(Problem)
If an entry holds a picture, drop the picture but restate the entry word for word.

== Input

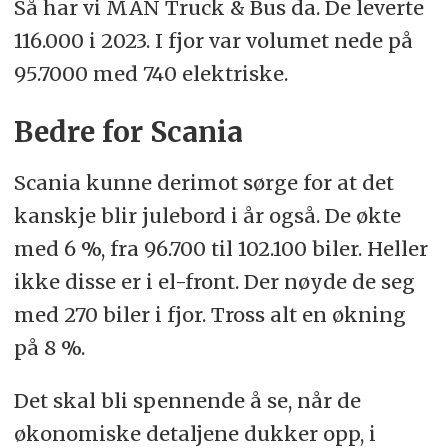
Så har vi MAN Truck & Bus da. De leverte
116.000 i 2023. I fjor var volumet nede på
95.7000 med 740 elektriske.
Bedre for Scania
Scania kunne derimot sørge for at det
kanskje blir julebord i år også. De økte
med 6 %, fra 96.700 til 102.100 biler. Heller
ikke disse er i el-front. Der nøyde de seg
med 270 biler i fjor. Tross alt en økning
på 8 %.
Det skal bli spennende å se, når de
økonomiske detaljene dukker opp, i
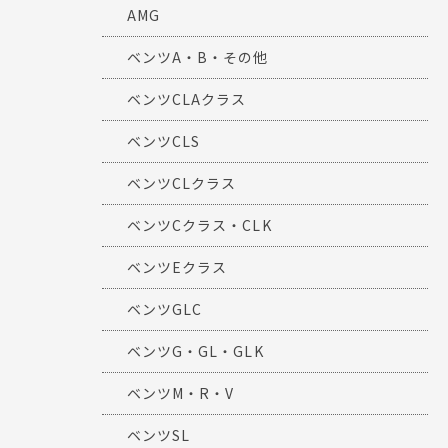
AMG
ベンツA・B・その他
ベンツCLAクラス
ベンツCLS
ベンツCLクラス
ベンツCクラス・CLK
ベンツEクラス
ベンツGLC
ベンツG・GL・GLK
ベンツM・R・V
ベンツSL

====

(Response for this exercise)
Så har vi MAN Truck & Bus da. De leverte
116.000 i 2023. I fjor var volumet nede på
95.7000 med 740 elektriske.
Bedre for Scania
Scania kunne derimot sørge for at det
kanskje blir julebord i år også. De økte
med 6 %, fra 96.700 til 102.100 biler. Heller
ikke disse er i el-front. Der nøyde de seg
med 270 biler i fjor. Tross alt en økning
på 8 %.
Det skal bli spennende å se, når de
økonomiske detaljene dukker opp, i
AMG
ベンツA・B・その他
ベンツCLAクラス
ベンツCLS
ベンツCLクラス
ベンツCクラス・CLK
ベンツEクラス
ベンツGLC
ベンツG・GL・GLK
ベンツM・R・V
ベンツSL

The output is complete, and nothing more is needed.